- YOUR INSTRUCTIONS
Look through the data below and count each line where the word "right" appears. Reply with the count alone.

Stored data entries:
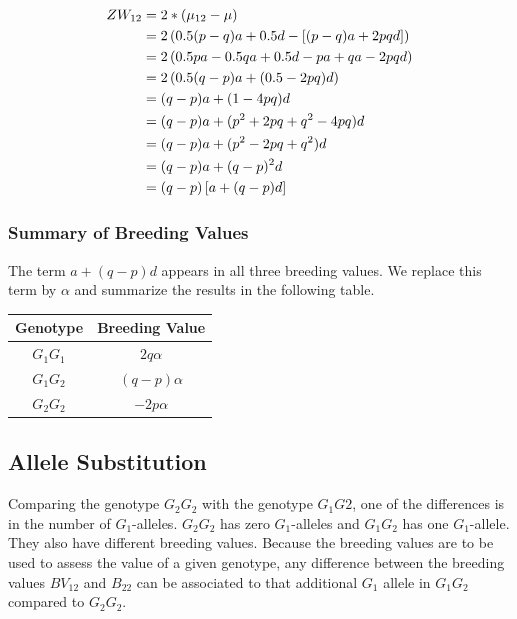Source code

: \documentclass[]{book}
\theoremstyle{definition}
\theoremstyle{definition}
\theoremstyle{definition}
\theoremstyle{remark}
\begin{document}
\begin{align}
ZW_{12} &=   2*(\mu_{12} - \mu) \notag \\
        &=   2\left(0.5(p-q)a + 0.5d - \left[(p - q)a + 2pqd \right] \right) \notag \\
        &=   2\left(0.5pa - 0.5qa + 0.5d - pa + qa - 2pqd \right) \notag \\
        &=   2\left(0.5(q-p)a + (0.5 - 2pq)d \right) \notag \\
        &=   (q-p)a + (1-4pq)d  \notag \\
        &=   (q-p)a + (p^2 + 2pq + q^2 -4pq)d  \notag \\
        &=   (q-p)a + (p^2 - 2pq + q^2)d  \notag \\
        &=   (q-p)a + (q - p)^2d   \notag \\
        &=   (q-p)\left[a + (q-p)d \right]
\label{eq:BVGen12}
\end{align}

\hypertarget{summary-of-breeding-values}{%
\subsubsection{Summary of Breeding Values}\label{summary-of-breeding-values}}

The term \(a + (q-p)d\) appears in all three breeding values. We replace this term by \(\alpha\) and summarize the results in the following table.

\begin{tabular}{|c|c|}
  \hline
  Genotype  &  Breeding Value\\
  \hline
  $G_1G_1$  &  $2q\alpha$    \\
  \hline
  $G_1G_2$  &  $(q-p)\alpha$ \\
  \hline
  $G_2G_2$  &  $-2p\alpha$   \\
  \hline
  \end{tabular}

\hypertarget{allele-substitution}{%
\subsection{Allele Substitution}\label{allele-substitution}}

Comparing the genotype \(G_2G_2\) with the genotype \(G_1G2\), one of the differences is in the number of \(G_1\)-alleles. \(G_2G_2\) has zero \(G_1\)-alleles and \(G_1G_2\) has one \(G_1\)-allele. They also have different breeding values. Because the breeding values are to be used to assess the value of a given genotype, any difference between the breeding values \(BV_{12}\) and \(B_{22}\) can be associated to that additional \(G_1\) allele in \(G_1G_2\) compared to \(G_2G_2\).
\end{document}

- RESPONSE TO THIS EXERCISE
4